Naiyomah returned to Enoosaen last month to attend a weeklong rite-of-passage ceremony that made him a junior elder in the village. One night, when the other young men gathered under a tree to tell stories, Naiyomah recounted the horrors he witnessed last September during a visit to New York. He told them how "buildings that almost touched the clouds" tumbled down after terrorists crashed two planes into the World Trade Center, how desperate people jumped out of the burning buildings to their deaths and how hundreds of rescuers died trying to save people.

"Everybody was shocked," said William Oltetia, the 20-year-old chief of Enoosaen's warriors. Oltetia said that until Naiyomah's story, he had not heard about the attacks.

Others in Enoosaen said they knew vaguely about Sept. 11 but Naiyomah's account brought the tragedy to life.

And Osama bin Laden became a household word. People who are unpopular in the village are now known simply as Osamas.

"We don't have anyone as cruel as him," said James Ngodia, 44. "This man is a world enemy. If he comes to Maasailand, we will surely kill him with our spears and arrows."

Naiyomah proposed to village elders that they do something to help America.

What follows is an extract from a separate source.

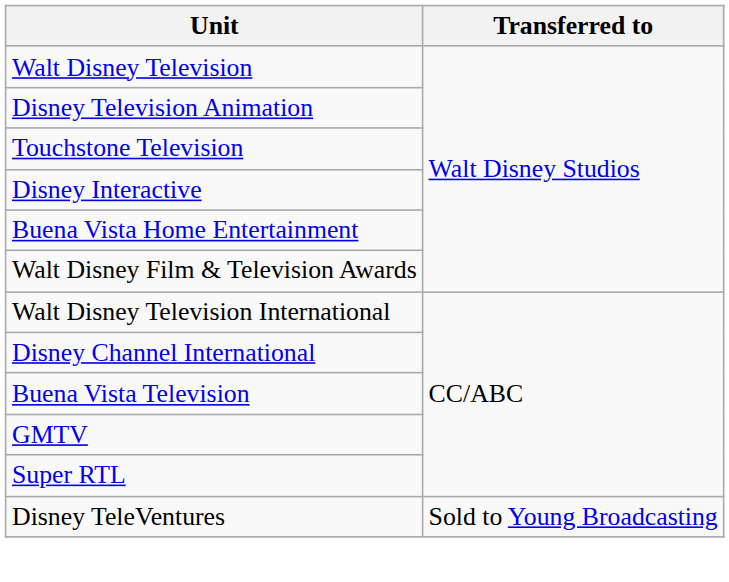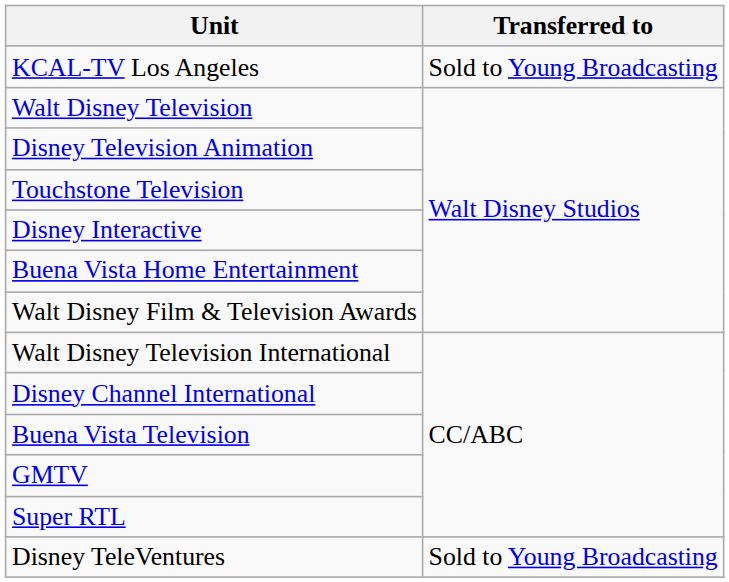+ row: KCAL-TV Los Angeles | Sold to Young Broadcasting
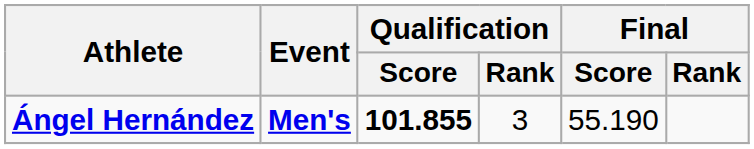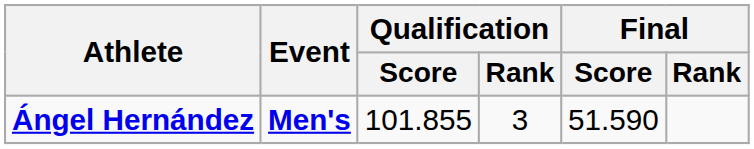Ángel Hernández | Qualification / Score: bold -> normal
Ángel Hernández | Final / Score: 55.190 -> 51.590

Within a week, 14 people pledged their cows. Those who donated said they wanted to express their condolences and to show their gratitude to the United States for taking care of Naiyomah and for helping the village.

Naiyomah has used money donated by various American friends to build a three-room schoolhouse and to set up a water-purification system that could help reduce typhoid and other illnesses.

"When America is hurting, we want to share their pain," said Ngodia, who donated two cows from his herd of 22. "Human lives are the same whether it's in America or Maasailand."

Ngodia trades his cows for land, food and other goods to support his three wives and 11 children. "A cow is like a bank account," he said. "You treat it well and it gives you interest."

On Sunday, the 500 people, some of them from nearby villages, gathered on a hillside here to present the cows to Brencick. Children came dressed in their school uniforms, while elders wore their traditional garb.

After songs and speeches from local leaders, the cows were driven into an area enclosed by the crowd. The warriors surrounded them and began a throaty hum that Maasai say calms cattle.

Within minutes, the animals were a bovine whirlpool, pressed together and rotating in a tight circle.

In the crowd, Naiyomah used his rungu, or fighting stick, like a conductor's baton, directing people to hold up signs that said: "September 11 tragedy," "We are touched by your loss" and "We give these cows to help you."

Brencick later told the gathering that "it is not easy to take these cows to New York across the sea."

The cows, instead, will be sold and the proceeds used to buy beadwork from the village, possibly an American flag and other items, that will hang in a public place in New York.

"The world has not been divided by this tragedy," Brencick said. "You and we are helping to bring it together."